_What is expected_
Where a line below includes the word "outdir", copy that line.
__________
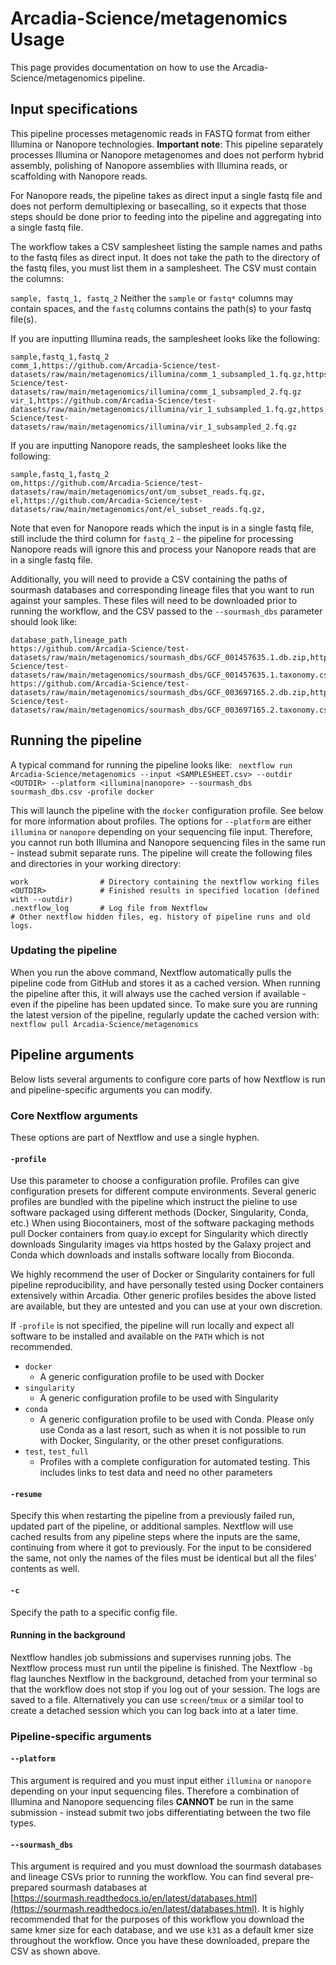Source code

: # Arcadia-Science/metagenomics Usage

This page provides documentation on how to use the Arcadia-Science/metagenomics pipeline.

## Input specifications

This pipeline processes metagenomic reads in FASTQ format from either Illumina or Nanopore technologies. **Important note**: This pipeline separately processes Illumina or Nanopore metagenomes and does not perform hybrid assembly, polishing of Nanopore assemblies with Illumina reads, or scaffolding with Nanopore reads.

For Nanopore reads, the pipeline takes as direct input a single fastq file and does not perform demultiplexing or basecalling, so it expects that those steps should be done prior to feeding into the pipeline and aggregating into a single fastq file.

The workflow takes a CSV samplesheet listing the sample names and paths to the fastq files as direct input. It does not take the path to the directory of the fastq files, you must list them in a samplesheet. The CSV must contain the columns:

`sample, fastq_1, fastq_2`
Neither the `sample` or `fastq*` columns may contain spaces, and the `fastq` columns contains the path(s) to your fastq file(s).

If you are inputting Illumina reads, the samplesheet looks like the following:

```
sample,fastq_1,fastq_2
comm_1,https://github.com/Arcadia-Science/test-datasets/raw/main/metagenomics/illumina/comm_1_subsampled_1.fq.gz,https://github.com/Arcadia-Science/test-datasets/raw/main/metagenomics/illumina/comm_1_subsampled_2.fq.gz
vir_1,https://github.com/Arcadia-Science/test-datasets/raw/main/metagenomics/illumina/vir_1_subsampled_1.fq.gz,https://github.com/Arcadia-Science/test-datasets/raw/main/metagenomics/illumina/vir_1_subsampled_2.fq.gz
```

If you are inputting Nanopore reads, the samplesheet looks like the following:

```
sample,fastq_1,fastq_2
om,https://github.com/Arcadia-Science/test-datasets/raw/main/metagenomics/ont/om_subset_reads.fq.gz,
el,https://github.com/Arcadia-Science/test-datasets/raw/main/metagenomics/ont/el_subset_reads.fq.gz,
```

Note that even for Nanopore reads which the input is in a single fastq file, still include the third column for `fastq_2` - the pipeline for processing Nanopore reads will ignore this and process your Nanopore reads that are in a single fastq file.

Additionally, you will need to provide a CSV containing the paths of sourmash databases and corresponding lineage files that you want to run against your samples. These files will need to be downloaded prior to running the workflow, and the CSV passed to the `--sourmash_dbs` parameter should look like:

```
database_path,lineage_path
https://github.com/Arcadia-Science/test-datasets/raw/main/metagenomics/sourmash_dbs/GCF_001457635.1.db.zip,https://github.com/Arcadia-Science/test-datasets/raw/main/metagenomics/sourmash_dbs/GCF_001457635.1.taxonomy.csv
https://github.com/Arcadia-Science/test-datasets/raw/main/metagenomics/sourmash_dbs/GCF_003697165.2.db.zip,https://github.com/Arcadia-Science/test-datasets/raw/main/metagenomics/sourmash_dbs/GCF_003697165.2.taxonomy.csv
```

## Running the pipeline

A typical command for running the pipeline looks like:
` nextflow run Arcadia-Science/metagenomics --input <SAMPLESHEET.csv> --outdir <OUTDIR> --platform <illumina|nanopore> --sourmash_dbs sourmash_dbs.csv -profile docker`

This will launch the pipeline with the `docker` configuration profile. See below for more information about profiles. The options for `--platform` are either `illumina` or `nanopore` depending on your sequencing file input. Therefore, you cannot run both Illumina and Nanopore sequencing files in the same run - instead submit separate runs. The pipeline will create the following files and directories in your working directory:

```
work                # Directory containing the nextflow working files
<OUTDIR>            # Finished results in specified location (defined with --outdir)
.nextflow_log       # Log file from Nextflow
# Other nextflow hidden files, eg. history of pipeline runs and old logs.
```

### Updating the pipeline

When you run the above command, Nextflow automatically pulls the pipeline code from GitHub and stores it as a cached version. When running the pipeline after this, it will always use the cached version if available - even if the pipeline has been updated since. To make sure you are running the latest version of the pipeline, regularly update the cached version with:
`nextflow pull Arcadia-Science/metagenomics`

## Pipeline arguments

Below lists several arguments to configure core parts of how Nextflow is run and pipeline-specific arguments you can modify.

### Core Nextflow arguments

These options are part of Nextflow and use a single hyphen.

#### `-profile`

Use this parameter to choose a configuration profile. Profiles can give configuration presets for different compute environments. Several generic profiles are bundled with the pipeline which instruct the pieline to use software packaged using different methods (Docker, Singularity, Conda, etc.) When using Biocontainers, most of the software packaging methods pull Docker containers from quay.io except for Singularity which directly downloads Singularity images via https hosted by the Galaxy project and Conda which downloads and installs software locally from Bioconda.

We highly recommend the user of Docker or Singularity containers for full pipeline reproducibility, and have personally tested using Docker containers extensively within Arcadia. Other generic profiles besides the above listed are available, but they are untested and you can use at your own discretion.

If `-profile` is not specified, the pipeline will run locally and expect all software to be installed and available on the `PATH` which is not recommended.

- `docker`
  - A generic configuration profile to be used with Docker
- `singularity`
  - A generic configuration profile to be used with Singularity
- `conda`
  - A generic configuration profile to be used with Conda. Please only use Conda as a last resort, such as when it is not possible to run with Docker, Singularity, or the other preset configurations.
- `test`, `test_full`
  - Profiles with a complete configuration for automated testing. This includes links to test data and need no other parameters

#### `-resume`

Specify this when restarting the pipeline from a previously failed run, updated part of the pipeline, or additional samples. Nextflow will use cached results from any pipeline steps where the inputs are the same, continuing from where it got to previously. For the input to be considered the same, not only the names of the files must be identical but all the files' contents as well.

#### `-c`

Specify the path to a specific config file.

#### Running in the background

Nextflow handles job submissions and supervises running jobs. The Nextflow process must run until the pipeline is finished. The Nextflow `-bg` flag launches Nextflow in the background, detached from your terminal so that the workflow does not stop if you log out of your session. The logs are saved to a file. Alternatively you can use `screen`/`tmux` or a similar tool to create a detached session which you can log back into at a later time.

### Pipeline-specific arguments

#### `--platform`

This argument is required and you must input either `illumina` or `nanopore` depending on your input sequencing files. Therefore a combination of Illumina and Nanopore sequencing files **CANNOT** be run in the same submission - instead submit two jobs differentiating between the two file types.

#### `--sourmash_dbs`
This argument is required and you must download the sourmash databases and lineage CSVs prior to running the workflow. You can find several pre-prepared sourmash databases at [https://sourmash.readthedocs.io/en/latest/databases.html](https://sourmash.readthedocs.io/en/latest/databases.html). It is highly recommended that for the purposes of this workflow you download the same kmer size for each database, and we use `k31` as a default kmer size throughout the workflow. Once you have these downloaded, prepare the CSV as shown above.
__________
_Completed exercise_
` nextflow run Arcadia-Science/metagenomics --input <SAMPLESHEET.csv> --outdir <OUTDIR> --platform <illumina|nanopore> --sourmash_dbs sourmash_dbs.csv -profile docker`
<OUTDIR>            # Finished results in specified location (defined with --outdir)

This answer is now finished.